Starting the day at dawn

The traditional clock is wrong about where the day begins, too. Let the day start in the early morning – at what the old clock calls 6 a.m. – rather than in the dead of night. Morning is the spring of the day; it makes more sense for the day to turn over as the world wakes than for it to roll over to a new date in the middle of a long night.

This also lets the clock rhyme with the calendar. If the year begins at the spring equinox and the day begins at dawn, both circles start on their right-hand side and run counterclockwise, up and around – the same direction the Earth turns and the planets orbit, and the same way the mathematical unit circle is drawn.

Where the day has begun

Here too the dawn start has deep company. Pliny the Elder, writing in the first century, catalogued where the world’s peoples placed the day’s boundary: the Babylonians counted between two sunrises, the Athenians between two sunsets, the Umbrians from noon to noon, “the common people everywhere” from light to dark, and the Roman priests and civil authorities from midnight to midnight.[5] Midnight, in other words, is not a law of nature; it is Roman law. The lawyers wanted a boundary that never moves with the seasons and falls when nothing is happening – unobservable, and for contracts that was a feature. The 1884 International Meridian Conference made the Roman convention global.

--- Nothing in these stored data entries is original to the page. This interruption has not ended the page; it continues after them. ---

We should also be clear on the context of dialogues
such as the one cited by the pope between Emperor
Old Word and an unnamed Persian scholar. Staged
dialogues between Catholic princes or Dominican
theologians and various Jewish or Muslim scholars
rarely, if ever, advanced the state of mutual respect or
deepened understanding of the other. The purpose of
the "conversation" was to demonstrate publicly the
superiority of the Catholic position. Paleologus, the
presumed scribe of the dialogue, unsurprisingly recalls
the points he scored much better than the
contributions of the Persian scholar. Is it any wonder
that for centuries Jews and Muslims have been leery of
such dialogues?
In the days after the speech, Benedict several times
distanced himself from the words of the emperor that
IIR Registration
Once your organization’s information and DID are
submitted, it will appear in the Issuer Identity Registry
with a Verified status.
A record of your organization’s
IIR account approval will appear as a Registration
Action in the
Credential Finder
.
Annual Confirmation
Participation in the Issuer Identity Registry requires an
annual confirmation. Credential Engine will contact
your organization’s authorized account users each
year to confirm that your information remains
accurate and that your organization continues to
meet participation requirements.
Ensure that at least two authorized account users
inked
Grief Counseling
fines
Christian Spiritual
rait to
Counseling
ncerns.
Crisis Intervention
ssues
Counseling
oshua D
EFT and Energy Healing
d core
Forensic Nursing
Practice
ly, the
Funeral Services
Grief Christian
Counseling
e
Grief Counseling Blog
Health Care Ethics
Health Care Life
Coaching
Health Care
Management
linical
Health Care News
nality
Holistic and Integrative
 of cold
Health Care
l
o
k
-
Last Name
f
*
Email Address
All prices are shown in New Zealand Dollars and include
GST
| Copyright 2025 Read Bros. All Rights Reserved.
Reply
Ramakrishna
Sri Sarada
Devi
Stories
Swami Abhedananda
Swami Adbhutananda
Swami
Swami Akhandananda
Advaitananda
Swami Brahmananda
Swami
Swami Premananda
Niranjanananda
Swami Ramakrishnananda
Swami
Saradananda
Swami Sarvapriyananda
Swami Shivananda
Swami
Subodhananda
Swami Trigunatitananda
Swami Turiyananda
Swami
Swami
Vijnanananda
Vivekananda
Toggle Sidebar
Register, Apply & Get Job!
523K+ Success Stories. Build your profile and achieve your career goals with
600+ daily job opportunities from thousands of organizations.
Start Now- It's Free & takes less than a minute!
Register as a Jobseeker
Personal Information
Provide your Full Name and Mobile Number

Every other choice has been lived in. The Egyptian day began at first light, and the Hindu civil day still runs sunrise to sunrise. The Jewish and Islamic days begin at sunset, as the Babylonian calendar’s did. Italy counted its hours 1 to 24 from sunset well into the 18th century – the 24-hour dials of St Mark’s in Venice and the Prague Orloj still show the system – while “Babylonian hours,” counted from sunrise, ran alongside it on Central European sundials. Astronomers, for their part, began the day at noon for centuries, so that a single night’s observations would fall under one date; they only surrendered to the civil midnight in 1925.[6] The navy kept a noon-to-noon day of its own – the Battle of Trafalgar is logged in nautical time, the Admiralty order abolishing it not having reached the fleet in time.

So the day’s start is, historically, a choice – and dawn is among the oldest answers, not an eccentric one. What is genuinely new is only the pairing: a dawn start chosen so that the day and the year turn over together, at the waking of the world and the waking of the year.

A compact notation

Because the units are decimal, the time of day is just a fraction. You can append it to a date as a string of decimals, to whatever precision you need – an extremely compact notation when one is wanted. The real prize, though, is arithmetic: every span of time becomes a subtraction you can do in your head.

It would take some getting used to, and there is a great deal downstream that would need adjusting. That does not make it the wrong idea – only a slow one. Four failed attempts say the obstacle is the installed clocks; the fifth attempt gets to make its case in an age when the clocks are screens.

References

  1. Sôma, M., Kawabata, K. & Tanikawa, K. (2004). Units of Time in Ancient China and Japan. Publications of the Astronomical Society of Japan, 56(5), 887-904.
  2. Convention nationale (1793). Décret portant sur la création du calendrier républicain, art. XI (4 frimaire an II). Wikisource.
  3. Rey-Pailhade, J. de (1894). Le temps décimal : avantages et procédés pratiques. Gauthier-Villars, Paris.
  4. Galison, P. (2003). Einstein's Clocks, Poincaré's Maps: Empires of Time. W. W. Norton.
  5. Pliny the Elder (1938). Natural History, II.79 (on where peoples begin the day). trans. H. Rackham, Loeb Classical Library.
  6. Royal Museums Greenwich (1925). Greenwich Mean Time: the change of the astronomical day, 1925. royalobservatorygreenwich.org.